I wrote a complex composition for this scene in my life because it was so pivotal, but an event doesn’t have to be an obvious inflection point to garner such impactful music.
Some years ago, my extended family went to a go-kart park together for a little fun. We strapped ourselves into our respective karts and set off circumnavigating the course like a jumbled swarm of happy lunatics. Some of us were keen on ramming into the family member directly in front of us. Others simply wanted to be the evening’s top speed demon. Still others used most of their energy redirecting their kart back onto the course, spinout after spinout, again and again.
I composed an ironic symphony piece for this scene because symphonic music isn’t what I normally link to a gaggle of go-cart ding-a-lings who can’t breathe because they’re laughing with near-medical desperation. But that’s before they get rear-ended by their beloved child or spouse and a calm focused revenge takes over.

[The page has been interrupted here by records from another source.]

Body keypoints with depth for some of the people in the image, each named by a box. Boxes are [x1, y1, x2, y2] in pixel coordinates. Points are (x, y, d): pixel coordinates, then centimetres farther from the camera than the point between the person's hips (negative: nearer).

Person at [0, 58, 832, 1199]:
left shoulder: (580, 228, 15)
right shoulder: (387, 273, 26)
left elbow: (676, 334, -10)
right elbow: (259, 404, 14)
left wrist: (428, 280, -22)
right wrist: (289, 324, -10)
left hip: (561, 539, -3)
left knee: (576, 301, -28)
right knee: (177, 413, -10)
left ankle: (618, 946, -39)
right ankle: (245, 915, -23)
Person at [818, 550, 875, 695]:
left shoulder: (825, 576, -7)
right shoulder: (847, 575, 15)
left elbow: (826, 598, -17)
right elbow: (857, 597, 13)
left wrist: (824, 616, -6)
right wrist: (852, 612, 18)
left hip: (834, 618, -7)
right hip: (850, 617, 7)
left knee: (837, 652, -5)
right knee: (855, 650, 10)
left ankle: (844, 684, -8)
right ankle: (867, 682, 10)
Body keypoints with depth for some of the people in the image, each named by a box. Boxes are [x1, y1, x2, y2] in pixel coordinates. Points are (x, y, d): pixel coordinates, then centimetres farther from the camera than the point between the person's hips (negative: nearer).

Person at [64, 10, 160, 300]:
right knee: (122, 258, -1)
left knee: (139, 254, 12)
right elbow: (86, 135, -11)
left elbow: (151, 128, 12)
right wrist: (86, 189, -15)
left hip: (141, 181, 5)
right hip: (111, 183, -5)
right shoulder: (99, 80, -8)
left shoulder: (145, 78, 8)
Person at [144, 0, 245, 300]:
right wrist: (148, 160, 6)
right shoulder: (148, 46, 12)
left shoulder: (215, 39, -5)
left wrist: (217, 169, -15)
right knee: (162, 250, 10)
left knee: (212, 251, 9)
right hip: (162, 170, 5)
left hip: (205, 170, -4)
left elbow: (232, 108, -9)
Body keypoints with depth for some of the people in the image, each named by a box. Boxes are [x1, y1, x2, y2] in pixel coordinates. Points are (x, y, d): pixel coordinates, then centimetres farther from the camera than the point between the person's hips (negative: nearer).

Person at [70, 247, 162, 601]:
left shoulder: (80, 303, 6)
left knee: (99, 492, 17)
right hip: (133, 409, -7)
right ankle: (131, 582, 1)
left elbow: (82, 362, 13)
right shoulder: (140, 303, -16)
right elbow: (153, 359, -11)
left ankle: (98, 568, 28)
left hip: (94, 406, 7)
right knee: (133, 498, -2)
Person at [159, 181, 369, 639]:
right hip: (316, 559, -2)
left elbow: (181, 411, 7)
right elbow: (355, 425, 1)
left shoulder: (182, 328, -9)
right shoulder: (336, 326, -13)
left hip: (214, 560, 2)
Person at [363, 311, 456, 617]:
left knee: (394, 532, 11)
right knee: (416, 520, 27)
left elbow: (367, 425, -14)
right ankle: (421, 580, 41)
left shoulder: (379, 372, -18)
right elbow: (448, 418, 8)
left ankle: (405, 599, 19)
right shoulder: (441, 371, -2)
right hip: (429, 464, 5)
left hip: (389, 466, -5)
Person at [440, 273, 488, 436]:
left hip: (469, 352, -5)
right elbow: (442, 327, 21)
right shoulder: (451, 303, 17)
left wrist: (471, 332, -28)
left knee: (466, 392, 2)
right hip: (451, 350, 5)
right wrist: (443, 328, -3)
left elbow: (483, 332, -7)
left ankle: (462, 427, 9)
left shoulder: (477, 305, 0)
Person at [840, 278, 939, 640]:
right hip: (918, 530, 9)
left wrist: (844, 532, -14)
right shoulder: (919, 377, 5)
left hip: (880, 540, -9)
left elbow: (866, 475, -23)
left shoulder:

For this soundtrack, the string section revs up as my family circles the course. Soon, the woodwinds embrace each sad though retaliatory crash. Then the brass section triumphs over a pan-out of the amateur racers because — as the irony goes — these are adults, and you would never know it.
That scene in my family’s life ends with us walking out of the go-kart park, elbowing each other in the sides, recounting the bedlam, with one last dehydrated racer sucking every drop from the water fountain near the exit door. As the door closes behind us, a clarinet twirls the last few notes and lets them fall in a message to the viewer that these moments in life are the very ground from which we grow.
All moments in life are worthy of music — the stark, the funny, the nearly unnoticed. They add up.
I’ve written about this before, but it bears repeating. Ever since Covid, wherever I go, whoever I talk to, I ask the person in front of me how they’re doing — genuinely so. Most everyone looks up in grateful surprise that a stranger would want to know about them. That reaction fuels me to ask the next stranger down the line. Their gratitude becomes the reason for my gratitude.
The soundtrack for these brief scenes is a slow, unassuming score using a banjo at first, then transitioning to acoustic guitar and mandolin. The scene is a collage of me checking in on the lab technician as she takes my blood, the FedEx delivery girl at my front door, the cashier at the grocery store, and the man helping me with a print job at Office Depot. Slowly, the music culminates in a sweet harmonica. You know these scenes are unassuming, grassroots, and simple, as much as you know they’re the silent DNA of our species.
But musical notes don’t only comprise the soundtrack to the world around me. They also emanate from me, filling the ears of others. It’s a skill to hear the kinds of songs I play for my surrounding environment, and it’s taken me a long time to hear them.
The longer I listen to my soundtrack, the easier it is to see what instrument I am and what notes I play. Am I loud or quiet? Is the music right for the scene? It’s a beautiful thing to compose music — but it’s hard. It takes time and a willing ear. When I get it right, the movie in front of me inspires not only me but hopefully you.